Por que as ações da Vale (VALE3) caem hoje e recuam quase 8% na semana
Empresa de maior peso do Ibovespa, as ações da Vale (VALE3) operam em forte queda e contribuem para a baixa do índice nos negócios desta quinta-feira. Os papéis descolam do desempenho do minério de ferro. Na madrugada, os preços da matéria-prima nas bolsas asiáticas tiveram alta relevante com a sinalização do governo chinês para novas medidas de estímulo à economia do país. A ação da companhia, por outro lado, reflete o sentimento de aversão ao risco gerado pelos conflitos no Oriente Médio e que voltam a pesar com mais força sobre o mercado financeiro hoje.
Por volta das 13h45 (horário de Brasília), os papéis da mineradora recuavam 3,1%, para R$ 81,52. Nesse preço, a ação acumula queda de 7,85% esta semana. No ano, o saldo de VALE3 segue positivo, com alta de 13,24%.
A queda das ações da Vale também ocorre em meio a um ambiente externo mais incerto para a companhia. A mineradora informou que está acompanhando de perto os desdobramentos do conflito no Oriente Médio, uma região considerada estratégica para sua operação logística e para os planos de expansão ligados à cadeia do minério de ferro e do aço de baixo carbono.

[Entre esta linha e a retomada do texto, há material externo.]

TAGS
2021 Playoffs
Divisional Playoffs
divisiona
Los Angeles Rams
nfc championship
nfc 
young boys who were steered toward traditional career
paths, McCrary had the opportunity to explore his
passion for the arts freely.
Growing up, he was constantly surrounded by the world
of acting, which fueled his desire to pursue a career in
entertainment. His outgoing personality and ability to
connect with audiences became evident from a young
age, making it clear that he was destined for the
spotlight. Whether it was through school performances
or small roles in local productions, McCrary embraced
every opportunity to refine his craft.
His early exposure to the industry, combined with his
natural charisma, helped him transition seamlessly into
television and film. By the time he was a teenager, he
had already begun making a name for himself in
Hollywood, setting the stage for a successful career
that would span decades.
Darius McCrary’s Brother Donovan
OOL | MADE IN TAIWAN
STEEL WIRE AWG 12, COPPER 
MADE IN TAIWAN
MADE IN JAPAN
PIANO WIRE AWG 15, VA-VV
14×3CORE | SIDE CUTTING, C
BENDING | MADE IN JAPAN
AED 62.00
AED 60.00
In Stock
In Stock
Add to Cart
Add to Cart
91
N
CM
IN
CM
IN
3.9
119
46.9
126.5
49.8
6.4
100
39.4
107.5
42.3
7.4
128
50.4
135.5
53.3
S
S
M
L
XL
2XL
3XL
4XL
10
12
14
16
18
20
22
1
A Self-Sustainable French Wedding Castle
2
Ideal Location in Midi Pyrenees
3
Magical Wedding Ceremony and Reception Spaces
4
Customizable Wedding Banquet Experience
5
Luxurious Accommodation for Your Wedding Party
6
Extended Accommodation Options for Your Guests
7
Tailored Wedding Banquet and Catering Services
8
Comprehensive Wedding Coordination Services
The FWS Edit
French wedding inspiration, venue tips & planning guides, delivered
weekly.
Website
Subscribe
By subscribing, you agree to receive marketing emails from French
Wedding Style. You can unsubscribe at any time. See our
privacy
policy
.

Em resposta a questionamentos da Reuters, a empresa afirmou que decidiu suspender temporariamente as viagens de funcionários para a região enquanto monitora os riscos associados à escalada das tensões envolvendo o Irã e seus possíveis efeitos sobre a logística e a segurança de operações locais.
Um dos principais ativos da companhia no Golfo é o complexo de Sohar, em Omã, que reúne uma planta de pelotização e um centro de distribuição de minério de ferro. O hub logístico tem capacidade para movimentar cerca de 40 milhões de toneladas de produtos por ano, enquanto a pelotizadora instalada no local pode produzir até 9 milhões de toneladas anuais.
A localização é considerada estratégica pela empresa por permitir acesso facilitado a mercados consumidores da Europa, da Ásia e da África, além de contar com um porto de águas profundas apto a receber navios de grande porte, o que amplia a eficiência na distribuição internacional do minério produzido no Brasil.
Nos últimos anos, a Vale também vinha ampliando sua presença na região com estudos para implantação de “Mega Hubs” de produção de aço de baixo carbono em países como Arábia Saudita, Omã e Emirados Árabes Unidos, iniciativas voltadas a aproximar a produção de aço dos grandes mercados consumidores e reduzir emissões ao longo da cadeia.
Além das preocupações geopolíticas, investidores também repercutem um novo capítulo no campo jurídico envolvendo a companhia. O Ministério Público Federal (MPF) no Pará apresentou uma ação civil pública contra a Vale e o Ibama relacionada à operação da Estrada de Ferro Carajás.
A ação questiona a duplicação de um trecho da ferrovia que atravessa a terra indígena Mãe Maria, no município de Bom Jesus do Tocantins (PA). Segundo os procuradores, a operação da via duplicada teria ocorrido sem licença de operação emitida pelo Ibama e sem consulta prévia às comunidades indígenas potencialmente afetadas.
O MPF pede a suspensão do funcionamento desse trecho da ferrovia e solicita ainda que a mineradora seja condenada ao pagamento de indenização por danos morais coletivos.
Em comunicado ao mercado, a Vale afirmou que já apresentou manifestação no processo e que irá exercer seu direito de defesa no decorrer da tramitação judicial. A companhia também informou que, neste momento, o caso não representa impacto operacional relevante para suas atividades.